### Problem requirements
In the records below, some lines hold the word "prezentace". Copy each of those lines.

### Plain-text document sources
# # # #
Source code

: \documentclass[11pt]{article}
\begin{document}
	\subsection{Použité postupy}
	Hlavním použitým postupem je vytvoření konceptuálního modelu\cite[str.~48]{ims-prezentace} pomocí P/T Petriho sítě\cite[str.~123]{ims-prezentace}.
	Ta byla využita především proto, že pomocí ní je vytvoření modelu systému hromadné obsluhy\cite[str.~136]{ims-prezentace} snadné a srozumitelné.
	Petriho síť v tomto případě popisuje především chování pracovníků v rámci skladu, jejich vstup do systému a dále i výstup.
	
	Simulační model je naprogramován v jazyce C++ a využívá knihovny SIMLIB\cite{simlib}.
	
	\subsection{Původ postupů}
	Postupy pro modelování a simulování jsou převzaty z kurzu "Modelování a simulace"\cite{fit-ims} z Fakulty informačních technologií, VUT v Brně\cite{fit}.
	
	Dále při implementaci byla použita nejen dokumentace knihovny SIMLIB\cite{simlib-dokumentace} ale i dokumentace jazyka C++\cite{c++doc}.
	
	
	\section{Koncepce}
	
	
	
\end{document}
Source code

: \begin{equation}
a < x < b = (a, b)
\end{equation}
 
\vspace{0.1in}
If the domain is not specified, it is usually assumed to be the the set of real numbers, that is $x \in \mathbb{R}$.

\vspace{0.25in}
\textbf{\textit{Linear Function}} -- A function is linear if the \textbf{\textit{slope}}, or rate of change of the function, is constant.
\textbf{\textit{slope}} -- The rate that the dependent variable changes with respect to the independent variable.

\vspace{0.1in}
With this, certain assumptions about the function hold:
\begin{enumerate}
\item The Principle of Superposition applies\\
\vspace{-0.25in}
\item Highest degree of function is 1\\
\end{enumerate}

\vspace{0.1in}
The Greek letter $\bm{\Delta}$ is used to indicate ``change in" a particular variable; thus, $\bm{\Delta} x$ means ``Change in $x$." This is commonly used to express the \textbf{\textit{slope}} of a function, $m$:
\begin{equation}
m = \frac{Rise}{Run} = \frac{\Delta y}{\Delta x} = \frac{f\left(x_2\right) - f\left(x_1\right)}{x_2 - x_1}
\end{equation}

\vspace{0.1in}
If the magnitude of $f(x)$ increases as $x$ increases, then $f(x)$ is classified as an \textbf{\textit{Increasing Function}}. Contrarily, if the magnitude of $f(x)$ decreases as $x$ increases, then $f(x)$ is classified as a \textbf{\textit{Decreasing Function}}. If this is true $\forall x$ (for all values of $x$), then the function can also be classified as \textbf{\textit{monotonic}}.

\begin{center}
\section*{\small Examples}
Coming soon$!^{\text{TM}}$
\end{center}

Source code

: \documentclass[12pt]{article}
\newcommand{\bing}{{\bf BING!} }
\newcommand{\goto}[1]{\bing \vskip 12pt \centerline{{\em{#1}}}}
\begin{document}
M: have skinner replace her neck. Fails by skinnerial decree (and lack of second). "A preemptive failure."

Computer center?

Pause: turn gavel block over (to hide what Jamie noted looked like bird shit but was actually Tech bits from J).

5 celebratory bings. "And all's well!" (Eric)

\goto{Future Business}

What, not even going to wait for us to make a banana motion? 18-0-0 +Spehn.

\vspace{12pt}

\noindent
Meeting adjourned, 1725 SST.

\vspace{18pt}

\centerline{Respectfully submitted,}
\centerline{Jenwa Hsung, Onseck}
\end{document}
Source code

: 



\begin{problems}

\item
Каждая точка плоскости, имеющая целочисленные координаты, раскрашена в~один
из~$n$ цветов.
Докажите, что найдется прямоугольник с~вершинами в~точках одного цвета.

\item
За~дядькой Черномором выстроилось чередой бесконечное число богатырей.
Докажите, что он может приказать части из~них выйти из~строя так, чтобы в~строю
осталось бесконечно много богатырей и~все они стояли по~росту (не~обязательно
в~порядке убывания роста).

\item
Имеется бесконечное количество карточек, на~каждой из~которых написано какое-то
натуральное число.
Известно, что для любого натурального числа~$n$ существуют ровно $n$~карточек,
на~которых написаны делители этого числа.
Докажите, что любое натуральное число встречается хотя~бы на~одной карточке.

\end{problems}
# # # #
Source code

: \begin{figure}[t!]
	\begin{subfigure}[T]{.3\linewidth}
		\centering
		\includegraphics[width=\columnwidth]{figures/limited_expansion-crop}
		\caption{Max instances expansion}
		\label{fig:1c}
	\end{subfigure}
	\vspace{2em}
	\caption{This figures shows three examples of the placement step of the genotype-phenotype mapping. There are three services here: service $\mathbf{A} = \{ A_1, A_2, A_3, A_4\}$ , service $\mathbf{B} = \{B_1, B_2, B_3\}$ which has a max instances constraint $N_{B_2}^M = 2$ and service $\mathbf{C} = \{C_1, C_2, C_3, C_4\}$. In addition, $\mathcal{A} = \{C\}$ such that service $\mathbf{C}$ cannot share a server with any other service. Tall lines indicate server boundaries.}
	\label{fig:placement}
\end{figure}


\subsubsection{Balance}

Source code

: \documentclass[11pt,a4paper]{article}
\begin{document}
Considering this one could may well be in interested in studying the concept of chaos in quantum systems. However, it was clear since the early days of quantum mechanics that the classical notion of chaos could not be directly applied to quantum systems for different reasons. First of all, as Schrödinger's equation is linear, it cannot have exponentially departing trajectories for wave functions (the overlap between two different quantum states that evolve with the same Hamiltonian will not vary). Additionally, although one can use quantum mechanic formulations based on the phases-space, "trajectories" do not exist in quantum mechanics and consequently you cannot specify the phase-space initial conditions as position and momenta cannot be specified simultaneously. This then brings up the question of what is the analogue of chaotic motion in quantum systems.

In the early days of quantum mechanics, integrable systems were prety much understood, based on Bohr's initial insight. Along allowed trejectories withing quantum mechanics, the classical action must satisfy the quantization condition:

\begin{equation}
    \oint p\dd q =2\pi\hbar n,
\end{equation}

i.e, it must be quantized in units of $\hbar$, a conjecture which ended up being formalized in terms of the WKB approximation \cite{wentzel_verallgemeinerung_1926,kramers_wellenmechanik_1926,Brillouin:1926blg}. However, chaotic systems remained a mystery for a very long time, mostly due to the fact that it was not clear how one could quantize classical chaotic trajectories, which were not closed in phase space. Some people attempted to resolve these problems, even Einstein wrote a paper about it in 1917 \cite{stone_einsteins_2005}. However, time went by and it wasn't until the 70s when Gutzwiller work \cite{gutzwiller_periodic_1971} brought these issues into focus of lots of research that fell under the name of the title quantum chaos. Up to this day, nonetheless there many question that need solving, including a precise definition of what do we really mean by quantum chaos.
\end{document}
# # # #
### Answer space
	Hlavním použitým postupem je vytvoření konceptuálního modelu\cite[str.~48]{ims-prezentace} pomocí P/T Petriho sítě\cite[str.~123]{ims-prezentace}.
	Ta byla využita především proto, že pomocí ní je vytvoření modelu systému hromadné obsluhy\cite[str.~136]{ims-prezentace} snadné a srozumitelné.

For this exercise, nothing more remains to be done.